Seated Dumbbell Shoulder Press -> 3 sets 12-15 reps 60-80% of 1RM
- Target Muscle Group: Deltoids, Trapezius
- Progression will occur over the 4 weeks performing this exercise in workout A, by progressively overloading the muscles with up to 5% weight increases per week. The goal is to maintain around 12 reps on the first set. Rest between sets should be 30 seconds or less.
- Hold a weight in each hand, palms facing forwards with your arms bent at a 90- degree angle and your elbows out to the sides at shoulder level. Perform exercise sitting on a bench with a back rest. Lift the weights, raising your arms above your head until your arms are almost straight. Keep your spine in a straight line. Look forward with your chin up and square your shoulders.
Seated Machine Rows -> 3 sets 12-15 reps 60-80% of 1RM
- Target Muscle Group: Rhomboids with some Latissimus Dorsi, Biceps
- Progression will occur over the 4 weeks performing this exercise in workout A, by progressively overloading the muscles with up to 5% weight increases per week. The goal is to maintain around 12 reps on the first set. Rest between sets should be 30 seconds or less.
- Sit facing the cable machine, and place your feet on the foot-rest, knees slightly bent. Grip the bar firmly with both hands. Keep chest up and retract your shoulder blades.
- Helpful hint – picture yourself squeezing shoulder blades together.
- Keep your back straight.

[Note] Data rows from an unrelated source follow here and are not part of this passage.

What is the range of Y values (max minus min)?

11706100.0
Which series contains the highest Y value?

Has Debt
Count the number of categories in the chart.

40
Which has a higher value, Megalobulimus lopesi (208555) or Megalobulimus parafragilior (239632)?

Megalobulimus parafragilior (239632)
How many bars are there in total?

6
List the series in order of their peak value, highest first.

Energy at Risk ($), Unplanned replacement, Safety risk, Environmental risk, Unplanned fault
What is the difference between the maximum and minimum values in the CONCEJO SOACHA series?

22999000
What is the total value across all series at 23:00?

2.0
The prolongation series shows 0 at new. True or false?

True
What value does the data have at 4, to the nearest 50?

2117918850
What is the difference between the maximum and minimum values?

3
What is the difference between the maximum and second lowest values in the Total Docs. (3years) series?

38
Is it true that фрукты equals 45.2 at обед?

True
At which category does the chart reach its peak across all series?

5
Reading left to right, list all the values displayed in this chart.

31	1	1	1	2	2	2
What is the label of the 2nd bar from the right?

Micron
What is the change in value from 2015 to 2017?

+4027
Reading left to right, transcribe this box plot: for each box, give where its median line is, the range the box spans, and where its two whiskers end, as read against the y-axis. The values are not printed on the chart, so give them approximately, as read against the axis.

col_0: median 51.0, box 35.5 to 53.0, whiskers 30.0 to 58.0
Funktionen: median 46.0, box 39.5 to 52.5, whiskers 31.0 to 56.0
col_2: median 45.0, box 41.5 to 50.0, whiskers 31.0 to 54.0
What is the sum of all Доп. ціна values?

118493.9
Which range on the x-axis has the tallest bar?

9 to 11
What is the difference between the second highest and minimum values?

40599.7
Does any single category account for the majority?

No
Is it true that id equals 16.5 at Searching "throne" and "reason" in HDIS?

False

Pull back until the bar reaches your chest. Keep your scapula retracted when you return the weight.
Cable Rotations -> 3 sets 12-15 reps 60-80% of 1RM
- Target Muscle Group: Core, Obliques
- Progression will occur over the 4 weeks performing this exercise in workout A, by progressively overloading the muscles with up to 5% weight increases per week. The goal is to maintain around 12 reps on the first set. Rest between sets should be 30 seconds or less.
- Have cable at chest height, strong controlled rotations to the side, rotating through the shoulders and not through the hips.
Plank -> 3 sets 30-90 Seconds per set
- Target Muscle Group: Core
- Progression will occur over the 4 weeks performing this exercise in workout A, by progressively overloading the muscles with length increases as capable. The goal is to maintain around 12 reps on the first set. Rest between sets should be 30 seconds or less.
- Lie prone with forearms on the floor, elbows slightly wider than shoulder width. Push body up resting on forearms and toes keeping the body straight. Hold the position with a straight line through shoulder hips, knees and ankles. Maintain for 30-90 seconds.